How does owning a vacation house at Yosemite sound? Or a beach cottage near the shores of Acadia National Park? Do you dream of hiking the Grand Canyon right outside your front door, or taking a dip in Crater Lake after getting home from work?
This is not some far-fetched fantasy of zealots who want to privatize our national parks. Actually, it’s a pretty close description of my own modest home—and probably yours too. I live just a few blocks from Lake Harriet, a national treasure where I swim and x-country ski, walk in the woods and spot bald eagles soaring through the skies. And all of this happens right in the middle of inner city Minneapolis.
Lake Harriet, you see, is a city park, part of Minneapolis’s cherished Chain of Lakes. But chances are good you’ve got something similar near your own home. It may be a wading pool and woodpeckers instead of a lake and eagles, but it’s no less of a treasure.

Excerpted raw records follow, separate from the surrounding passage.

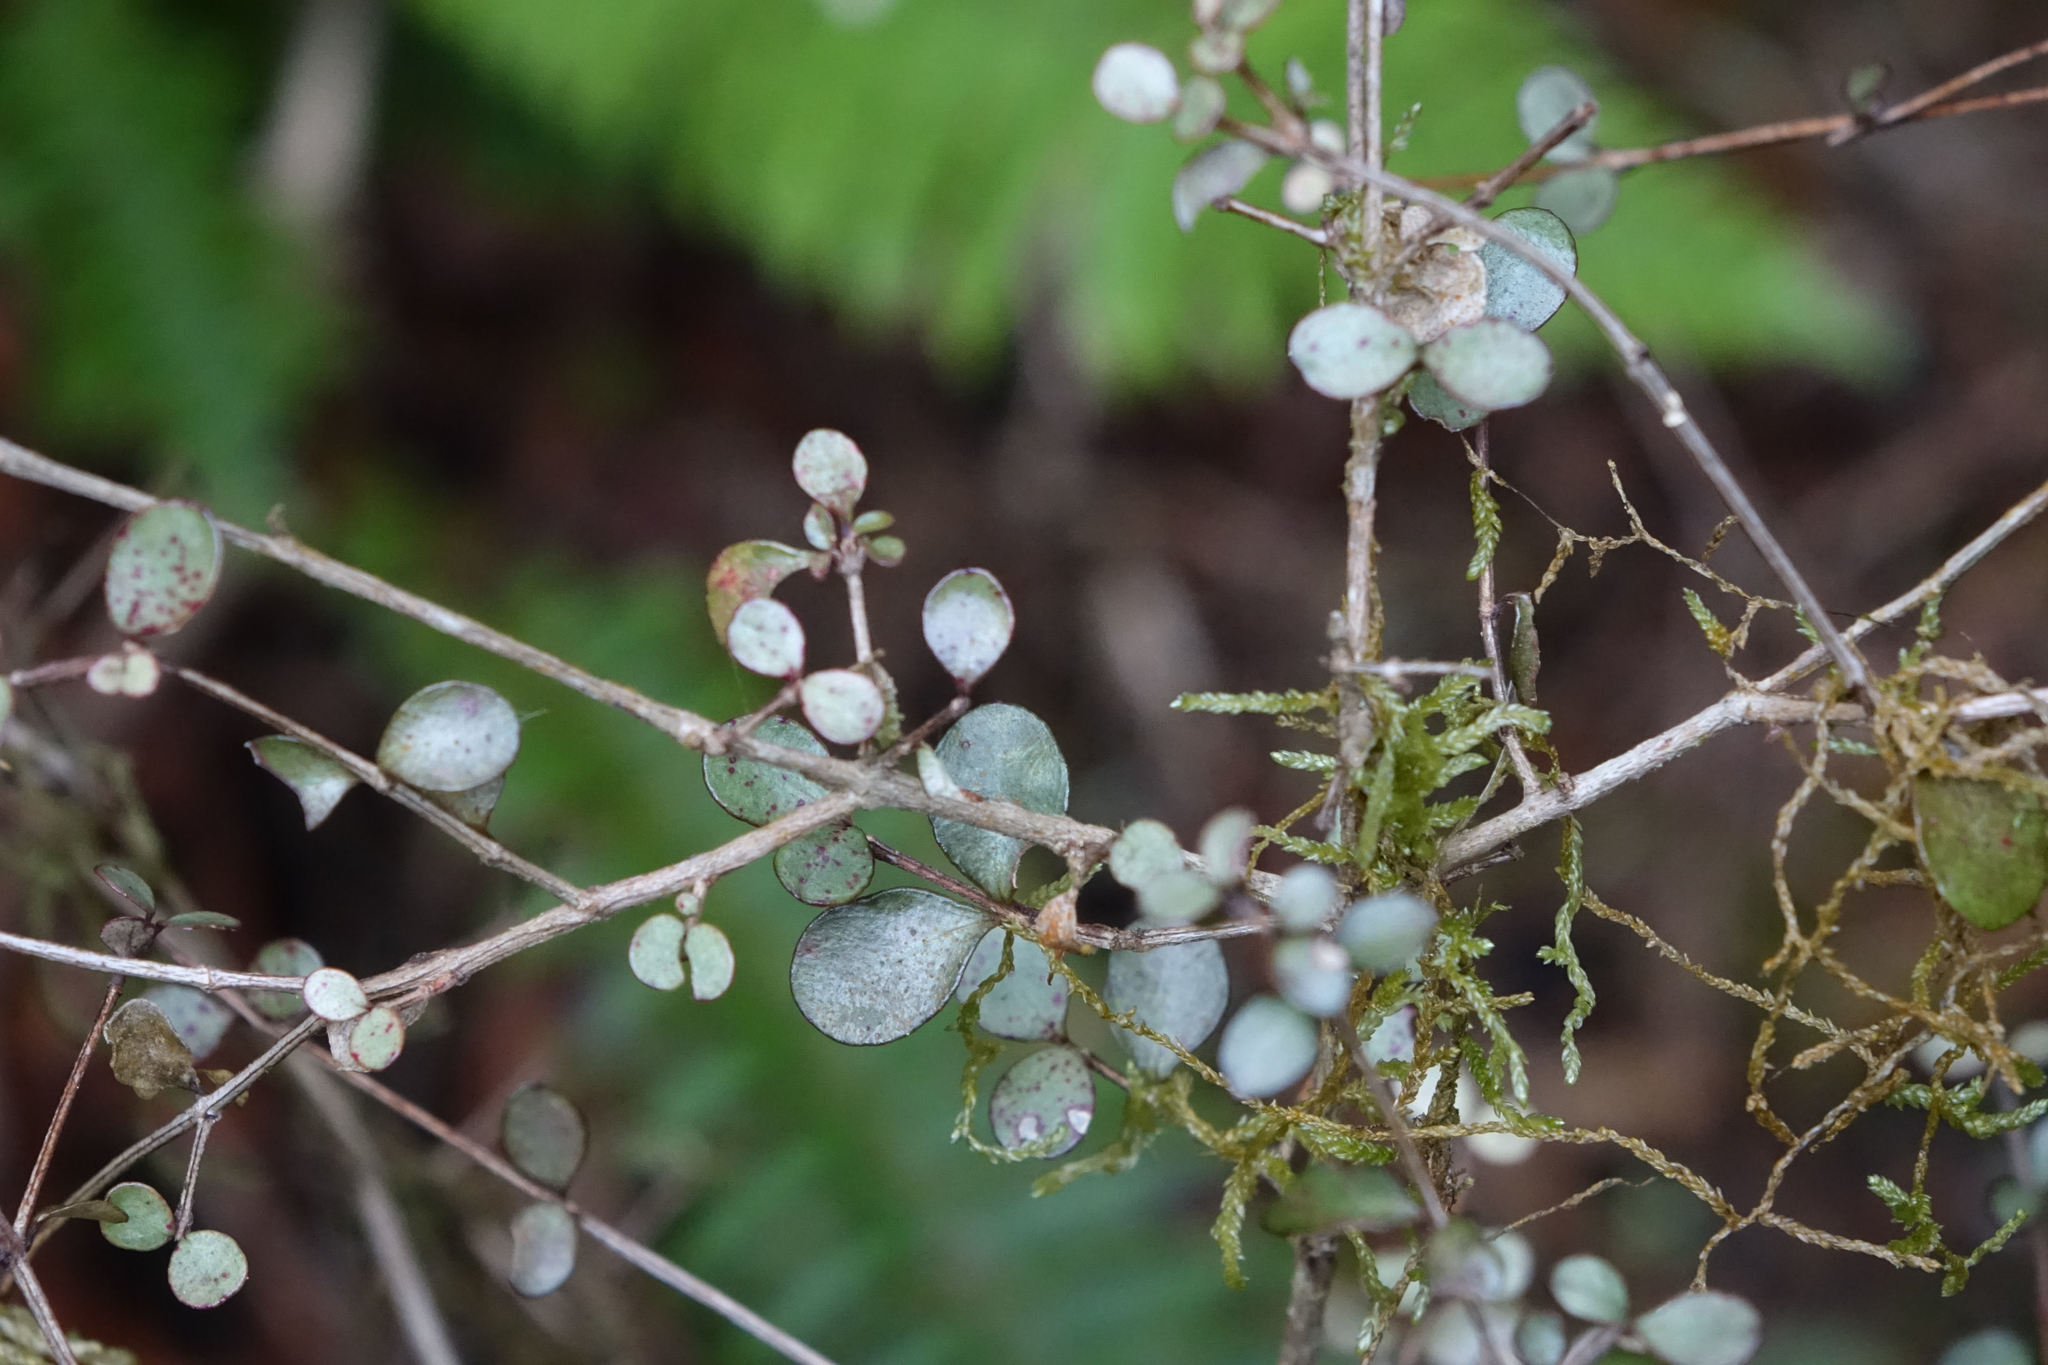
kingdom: Plantae
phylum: Tracheophyta
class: Magnoliopsida
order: Myrtales
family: Myrtaceae
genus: Neomyrtus
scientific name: Neomyrtus pedunculata
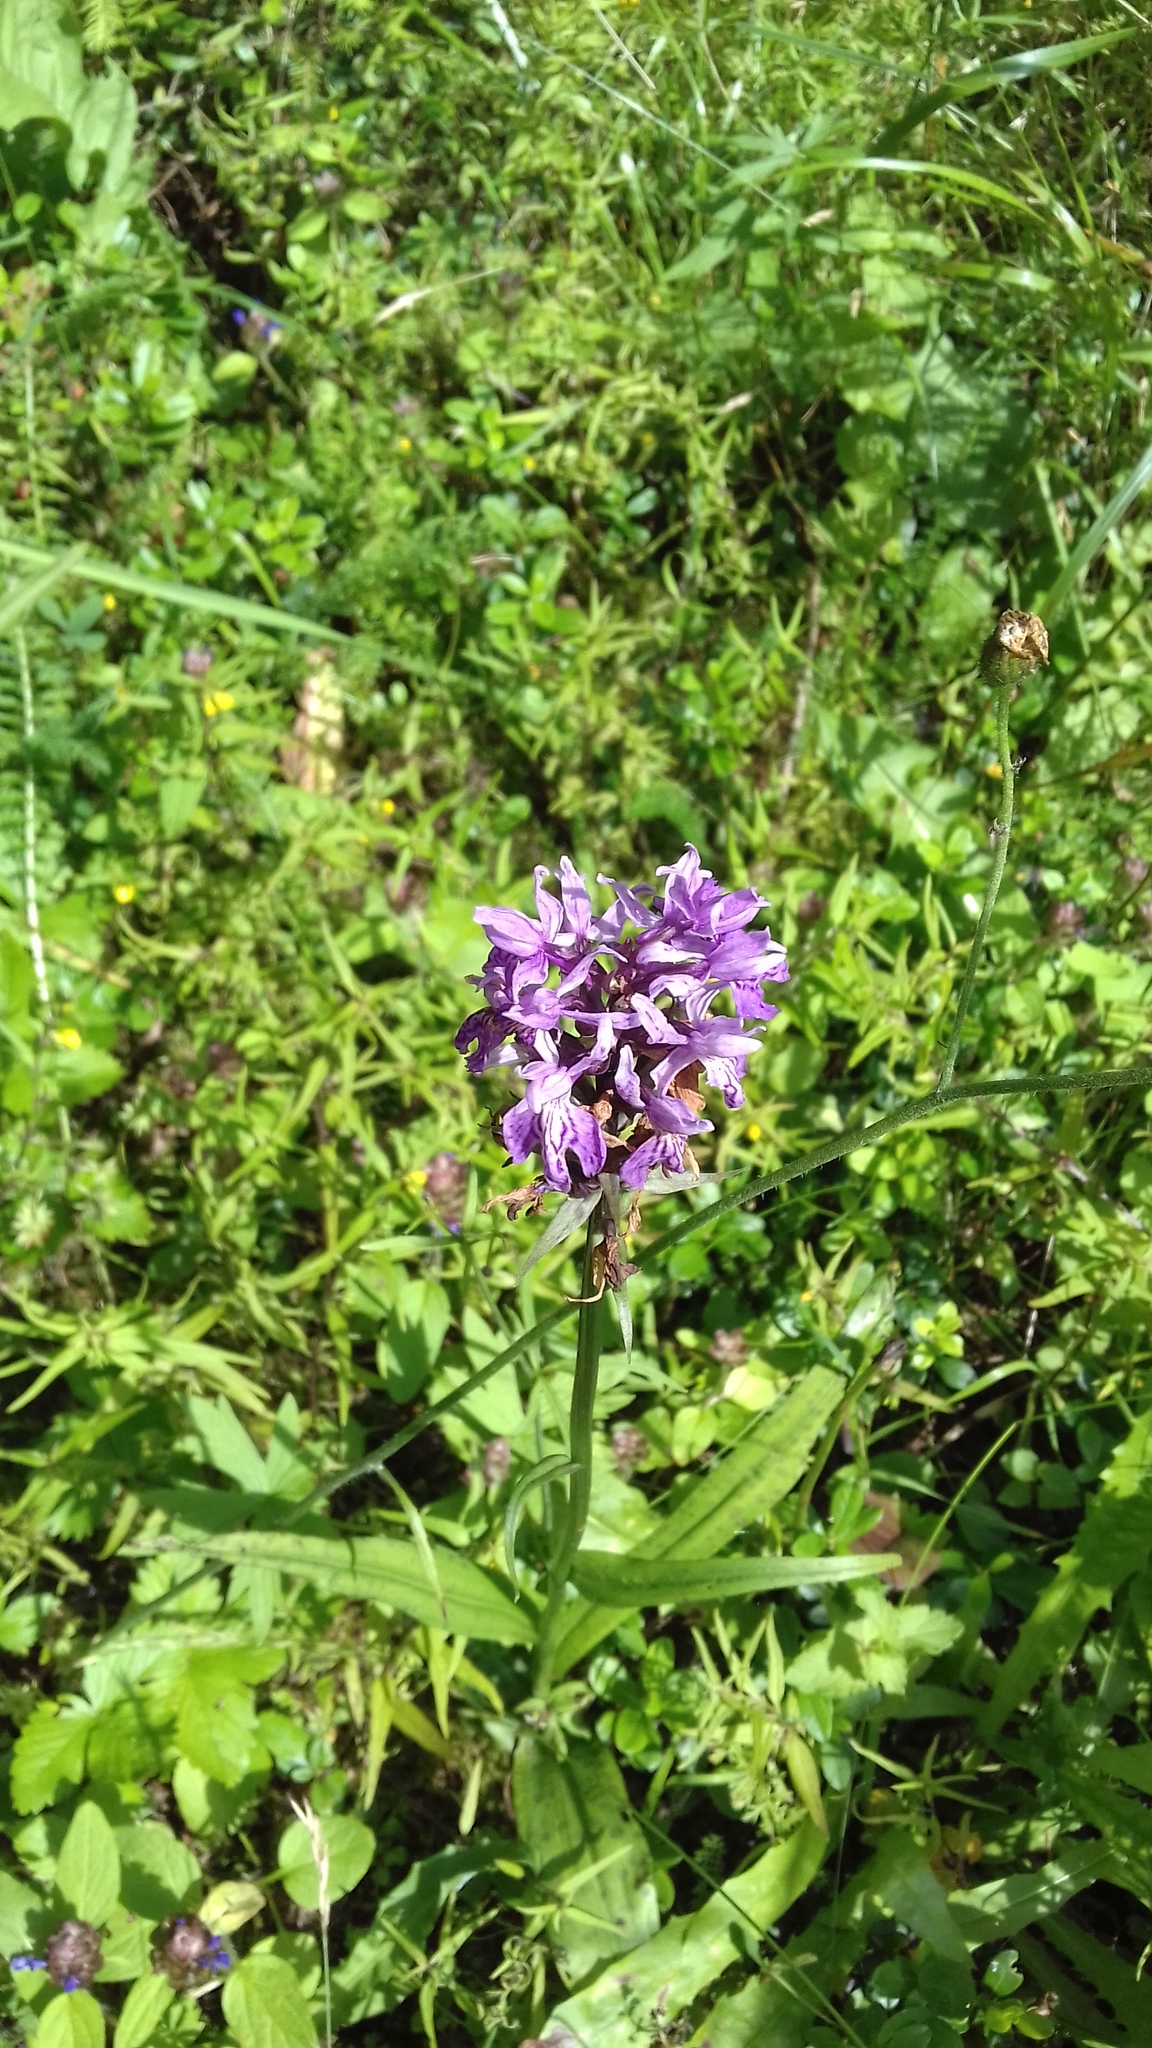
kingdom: Plantae
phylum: Tracheophyta
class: Liliopsida
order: Asparagales
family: Orchidaceae
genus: Dactylorhiza
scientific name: Dactylorhiza maculata
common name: Heath spotted-orchid
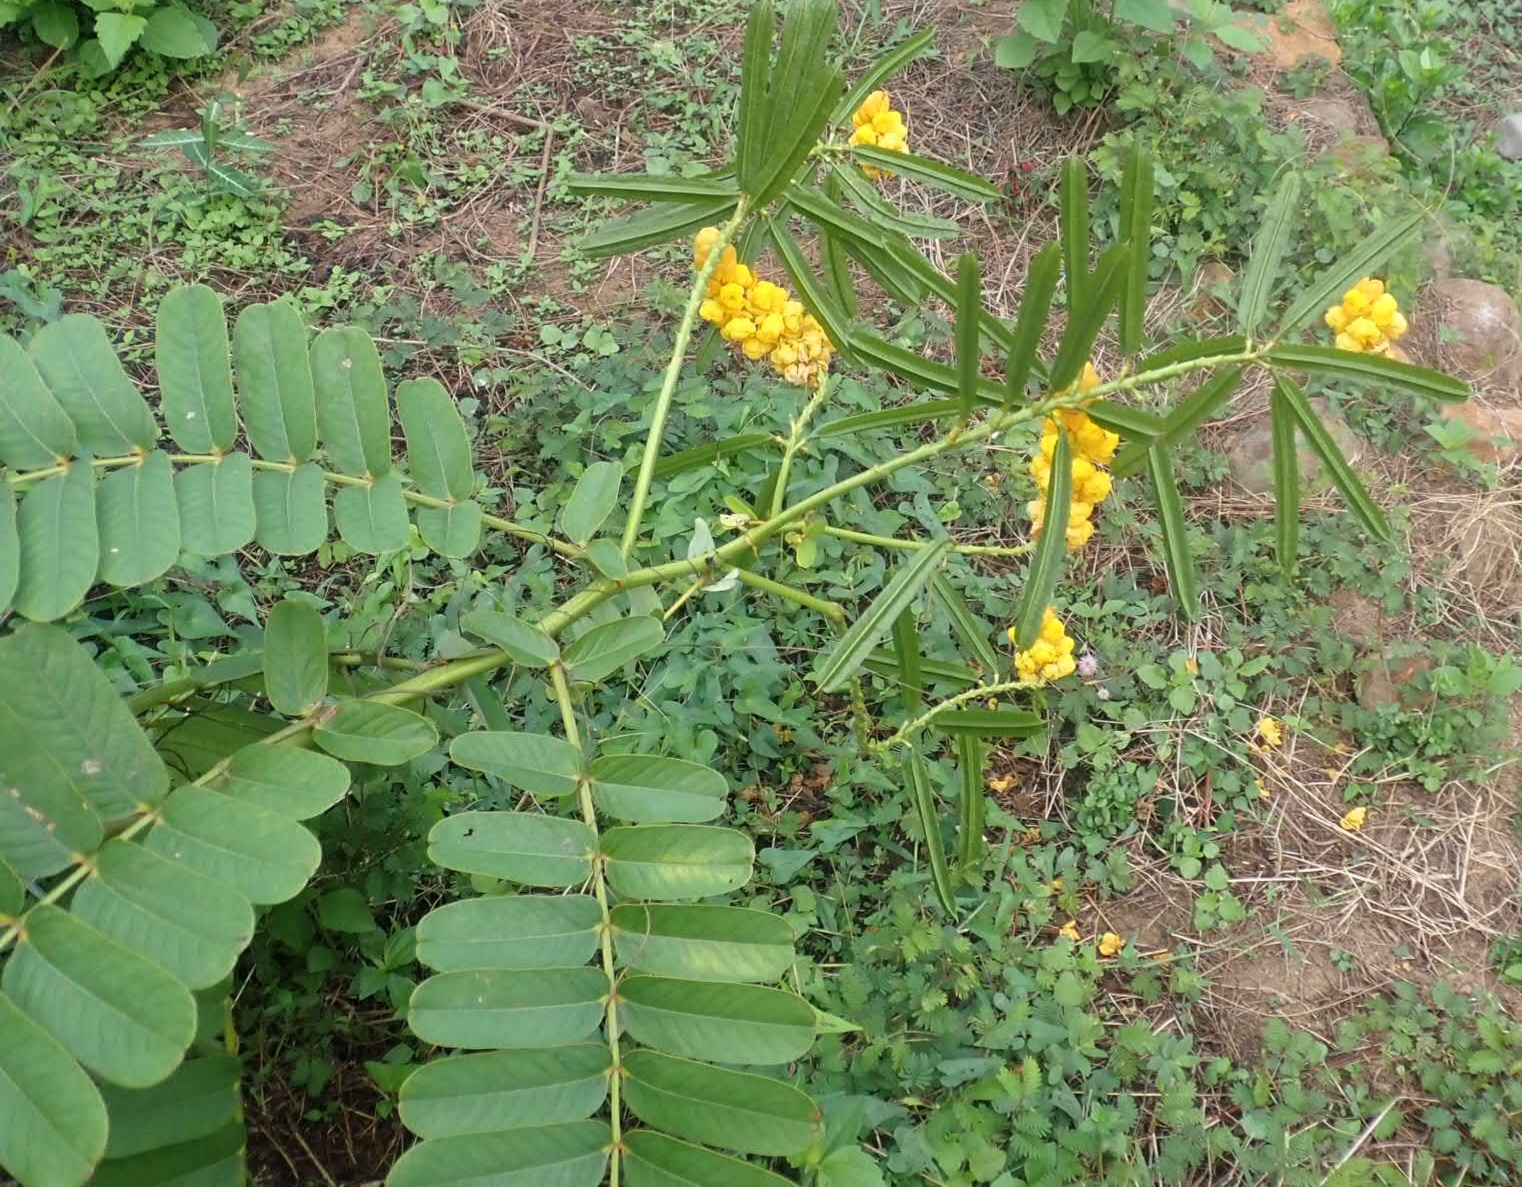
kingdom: Plantae
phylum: Tracheophyta
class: Magnoliopsida
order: Fabales
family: Fabaceae
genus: Senna
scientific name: Senna alata
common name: Emperor's candlesticks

City parks are your own Yellowstone—a spot to relax and reflect and revel in nature as well as to enjoy a picnic or shoot hoops. They can also be the neighborhood version of New York’s Times Square or Washington’s National Mall, providing a gathering point where you run into friends and feel a part of the action. The local park is often the place where we celebrate local festivals, play sports, attend community meetings, join classes, and ooh! at fireworks on the fourth of July.